With this combined approach we can hopefully see significant progress towards recovering the river’s salmon population within a relatively few years.  If bass numbers are left where they are, the iconic Atlantic salmon resource of the Miramichi will soon be lost to everyone.   As one of my Canadian hockey playing friends said, it is time for those who care about Miramichi salmon to foil the knuckles.

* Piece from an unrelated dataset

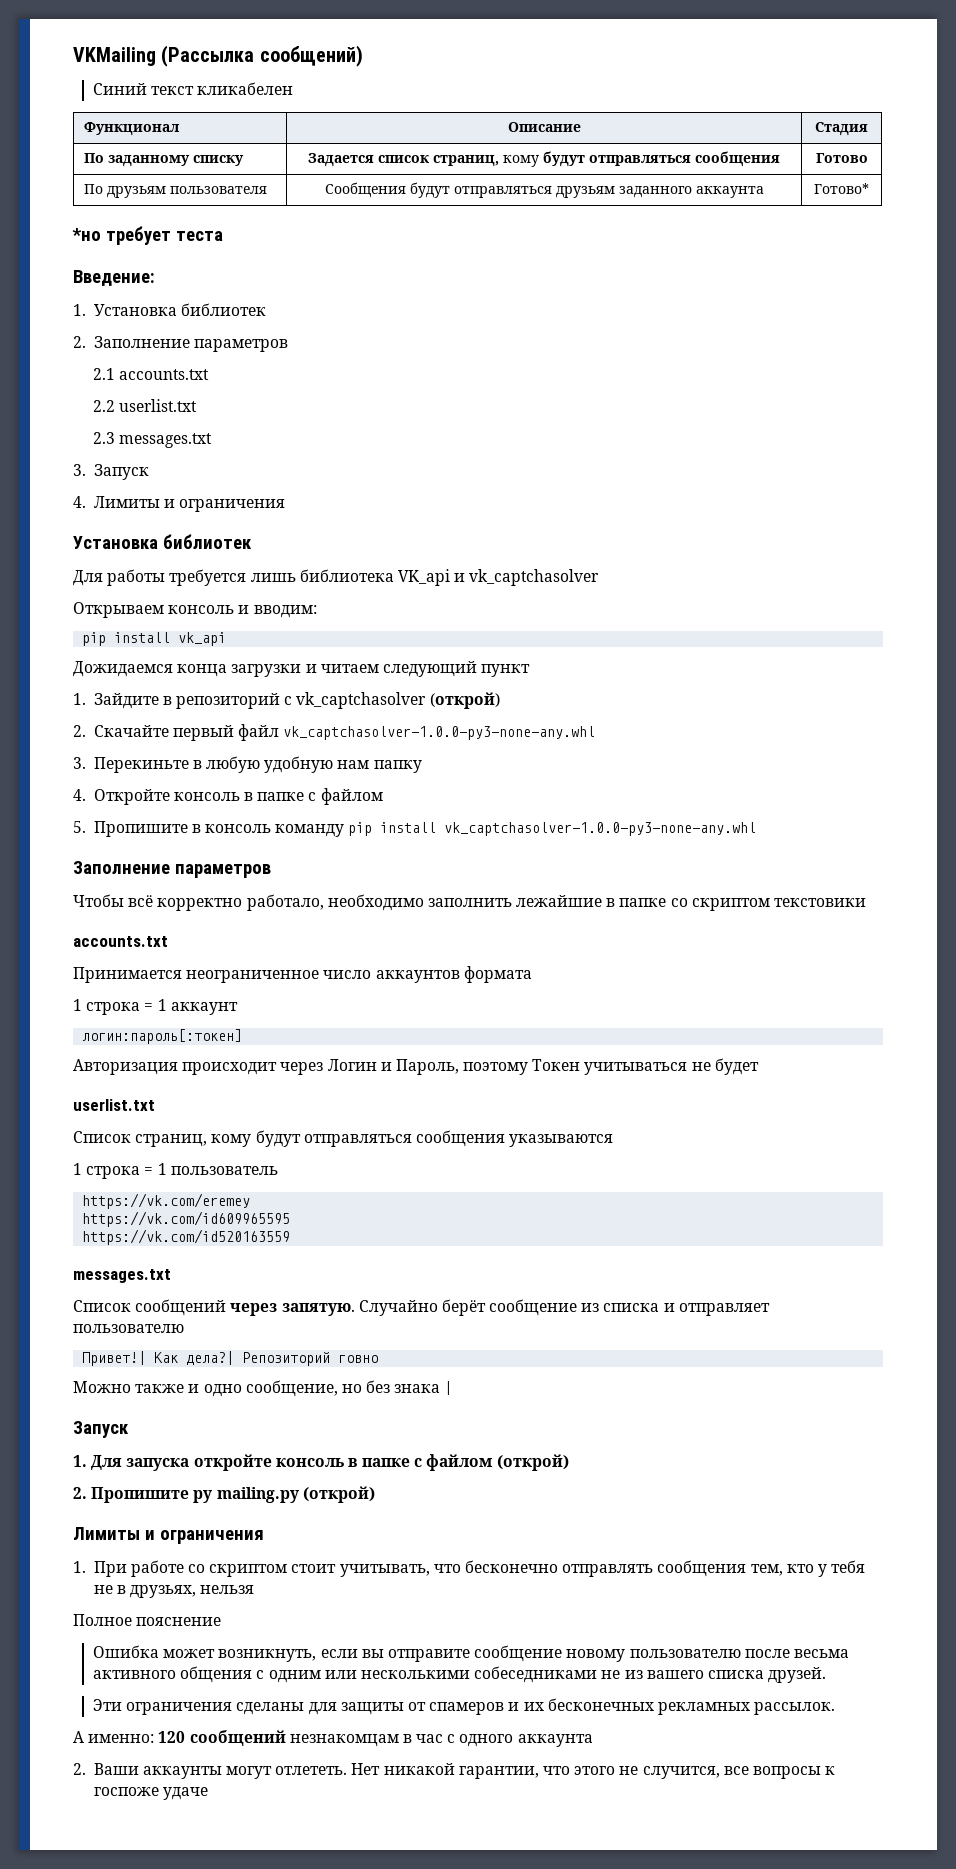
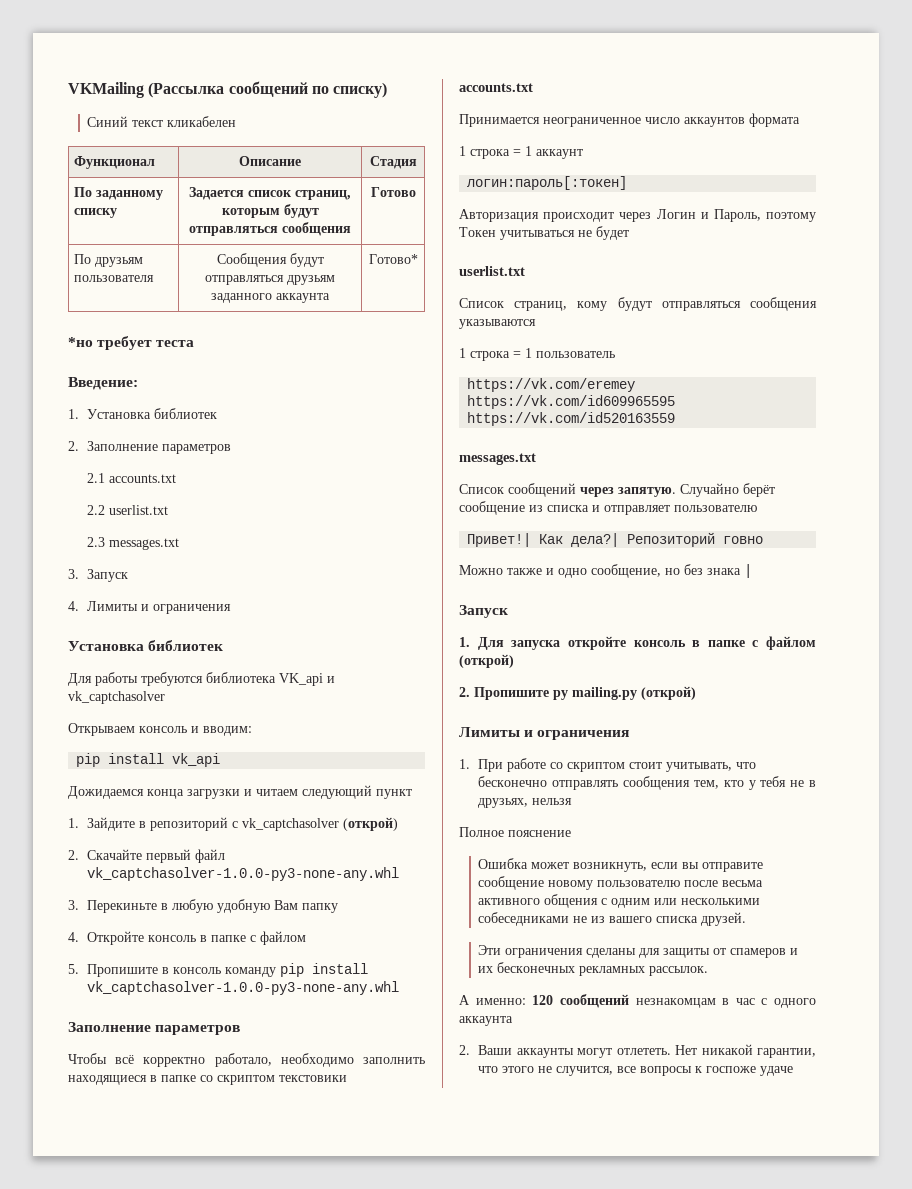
[259,45,363,67] сообщений) -> [228,81,388,98] сообщений по списку)
[503,155,539,167] кому -> [221,208,280,218] которым
[169,569,296,586] требуется лишь -> [141,672,203,686] требуются
[337,760,370,769] нам -> [274,900,299,910] Вам
[516,895,603,907] лежайшие -> [68,1075,147,1085] находящиеся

Country Haven’s Tyler Coughlan and guide Colby Donovan channelized this Miramichi stream to keep its cooling waters from heating up as they trickled through the stoney delta. Dr. Antoin Sullivan says this would be a worthwhile annual treatment for all of the many small streams along the lower Miramichi’s course.

 

6 Comments on “June To Date Miramichi Salmon Report

  1. You are bang on, Brad, when you say the retention of all striped bass caught above the head of tides should be legal for any angler. There is only one reason for the stripers to push upriver and we all know that is food. The ‘license’ for certain outfitters/guides to retain these fish is a very small step. Every angler should have this right. It is not time for studies and surveys, it is time for action. A great increase in all stocking programs must occur. Reduction of striper numbers must be taken seriously. It boggles my mind that the Minister of Fisheries, Diane LeBouthier, put her name on an August 2023 document entitled, ““Engaging on a strategy to restore and rebuild Atlantic salmon”, and that no meaningful change has occurred. The response I received in November from Senior Assistant Deputy Minister, Niall O’dea, indicated the ‘strategy’ would be available for review in early 2024 lol… It appears there is only one strategy, ‘do very little, and talk out of both sides of their mouths.’ There currently is no commitment from the Minister’s office for any restoring or rebuilding of Atlantic Salmon and time is running out.

    • Yes, clearly our hope that the new minister from the East Coast would be helpful on salmon isn’t working out. A different strategy is called for.

    • I think that the title “Senior Assistant Deputy “ says it all about the morass of bureaucracy at DFO

  2. Great letter to DFO from Mr. Bagnall. Short and pointedly clear. Not holding my breath but sure hope DFO acts.